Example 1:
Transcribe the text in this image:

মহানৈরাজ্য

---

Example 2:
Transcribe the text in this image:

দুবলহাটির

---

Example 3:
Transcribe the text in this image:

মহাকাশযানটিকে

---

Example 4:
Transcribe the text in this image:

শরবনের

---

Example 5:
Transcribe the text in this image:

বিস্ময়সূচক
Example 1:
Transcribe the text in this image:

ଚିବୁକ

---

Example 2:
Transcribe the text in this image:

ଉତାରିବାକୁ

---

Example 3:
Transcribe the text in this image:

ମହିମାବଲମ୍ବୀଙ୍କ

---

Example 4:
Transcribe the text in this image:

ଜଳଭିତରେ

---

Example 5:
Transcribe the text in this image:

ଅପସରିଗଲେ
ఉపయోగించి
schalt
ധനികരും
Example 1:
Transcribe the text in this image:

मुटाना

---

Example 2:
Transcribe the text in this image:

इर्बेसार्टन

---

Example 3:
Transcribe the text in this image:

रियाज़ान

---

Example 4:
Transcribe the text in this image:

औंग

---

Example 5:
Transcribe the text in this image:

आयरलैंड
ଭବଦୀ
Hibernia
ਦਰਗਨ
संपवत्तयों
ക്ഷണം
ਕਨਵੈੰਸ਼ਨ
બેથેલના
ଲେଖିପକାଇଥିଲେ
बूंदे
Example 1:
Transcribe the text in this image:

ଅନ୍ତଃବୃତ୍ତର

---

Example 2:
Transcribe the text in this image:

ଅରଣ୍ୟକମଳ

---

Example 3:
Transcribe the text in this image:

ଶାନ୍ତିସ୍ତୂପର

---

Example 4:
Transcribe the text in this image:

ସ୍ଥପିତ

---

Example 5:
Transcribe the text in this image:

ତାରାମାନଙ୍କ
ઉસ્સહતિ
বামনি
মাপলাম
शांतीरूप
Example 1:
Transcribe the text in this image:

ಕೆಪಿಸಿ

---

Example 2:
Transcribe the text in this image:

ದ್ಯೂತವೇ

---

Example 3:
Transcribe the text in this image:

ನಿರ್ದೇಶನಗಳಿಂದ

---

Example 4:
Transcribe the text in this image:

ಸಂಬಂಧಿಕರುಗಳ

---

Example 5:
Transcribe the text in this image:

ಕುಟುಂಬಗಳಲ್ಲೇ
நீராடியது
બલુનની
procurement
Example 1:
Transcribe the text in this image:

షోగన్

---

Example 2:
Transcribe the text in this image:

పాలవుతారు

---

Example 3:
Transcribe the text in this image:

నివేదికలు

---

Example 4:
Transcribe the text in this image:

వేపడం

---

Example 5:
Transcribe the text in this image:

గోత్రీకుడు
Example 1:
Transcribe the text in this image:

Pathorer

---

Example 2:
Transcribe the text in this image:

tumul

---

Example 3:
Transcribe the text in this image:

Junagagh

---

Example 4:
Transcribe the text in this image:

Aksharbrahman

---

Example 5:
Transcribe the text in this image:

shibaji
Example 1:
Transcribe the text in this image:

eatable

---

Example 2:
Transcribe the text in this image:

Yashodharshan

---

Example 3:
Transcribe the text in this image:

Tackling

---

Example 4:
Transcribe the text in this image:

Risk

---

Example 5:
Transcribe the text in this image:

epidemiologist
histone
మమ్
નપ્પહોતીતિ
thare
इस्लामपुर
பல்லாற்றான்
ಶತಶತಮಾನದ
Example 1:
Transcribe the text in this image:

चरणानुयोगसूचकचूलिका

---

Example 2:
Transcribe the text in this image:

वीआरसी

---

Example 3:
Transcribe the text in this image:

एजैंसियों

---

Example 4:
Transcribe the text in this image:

**Work instructions:** Make an exact copy of the data above.

**Finished task:**
Example 1:
Transcribe the text in this image:

মহানৈরাজ্য

---

Example 2:
Transcribe the text in this image:

দুবলহাটির

---

Example 3:
Transcribe the text in this image:

মহাকাশযানটিকে

---

Example 4:
Transcribe the text in this image:

শরবনের

---

Example 5:
Transcribe the text in this image:

বিস্ময়সূচক
Example 1:
Transcribe the text in this image:

ଚିବୁକ

---

Example 2:
Transcribe the text in this image:

ଉତାରିବାକୁ

---

Example 3:
Transcribe the text in this image:

ମହିମାବଲମ୍ବୀଙ୍କ

---

Example 4:
Transcribe the text in this image:

ଜଳଭିତରେ

---

Example 5:
Transcribe the text in this image:

ଅପସରିଗଲେ
ఉపయోగించి
schalt
ധനികരും
Example 1:
Transcribe the text in this image:

मुटाना

---

Example 2:
Transcribe the text in this image:

इर्बेसार्टन

---

Example 3:
Transcribe the text in this image:

रियाज़ान

---

Example 4:
Transcribe the text in this image:

औंग

---

Example 5:
Transcribe the text in this image:

आयरलैंड
ଭବଦୀ
Hibernia
ਦਰਗਨ
संपवत्तयों
ക്ഷണം
ਕਨਵੈੰਸ਼ਨ
બેથેલના
ଲେଖିପକାଇଥିଲେ
बूंदे
Example 1:
Transcribe the text in this image:

ଅନ୍ତଃବୃତ୍ତର

---

Example 2:
Transcribe the text in this image:

ଅରଣ୍ୟକମଳ

---

Example 3:
Transcribe the text in this image:

ଶାନ୍ତିସ୍ତୂପର

---

Example 4:
Transcribe the text in this image:

ସ୍ଥପିତ

---

Example 5:
Transcribe the text in this image:

ତାରାମାନଙ୍କ
ઉસ્સહતિ
বামনি
মাপলাম
शांतीरूप
Example 1:
Transcribe the text in this image:

ಕೆಪಿಸಿ

---

Example 2:
Transcribe the text in this image:

ದ್ಯೂತವೇ

---

Example 3:
Transcribe the text in this image:

ನಿರ್ದೇಶನಗಳಿಂದ

---

Example 4:
Transcribe the text in this image:

ಸಂಬಂಧಿಕರುಗಳ

---

Example 5:
Transcribe the text in this image:

ಕುಟುಂಬಗಳಲ್ಲೇ
நீராடியது
બલુનની
procurement
Example 1:
Transcribe the text in this image:

షోగన్

---

Example 2:
Transcribe the text in this image:

పాలవుతారు

---

Example 3:
Transcribe the text in this image:

నివేదికలు

---

Example 4:
Transcribe the text in this image:

వేపడం

---

Example 5:
Transcribe the text in this image:

గోత్రీకుడు
Example 1:
Transcribe the text in this image:

Pathorer

---

Example 2:
Transcribe the text in this image:

tumul

---

Example 3:
Transcribe the text in this image:

Junagagh

---

Example 4:
Transcribe the text in this image:

Aksharbrahman

---

Example 5:
Transcribe the text in this image:

shibaji
Example 1:
Transcribe the text in this image:

eatable

---

Example 2:
Transcribe the text in this image:

Yashodharshan

---

Example 3:
Transcribe the text in this image:

Tackling

---

Example 4:
Transcribe the text in this image:

Risk

---

Example 5:
Transcribe the text in this image:

epidemiologist
histone
మమ్
નપ્પહોતીતિ
thare
इस्लामपुर
பல்லாற்றான்
ಶತಶತಮಾನದ
Example 1:
Transcribe the text in this image:

चरणानुयोगसूचकचूलिका

---

Example 2:
Transcribe the text in this image:

वीआरसी

---

Example 3:
Transcribe the text in this image:

एजैंसियों

---

Example 4:
Transcribe the text in this image:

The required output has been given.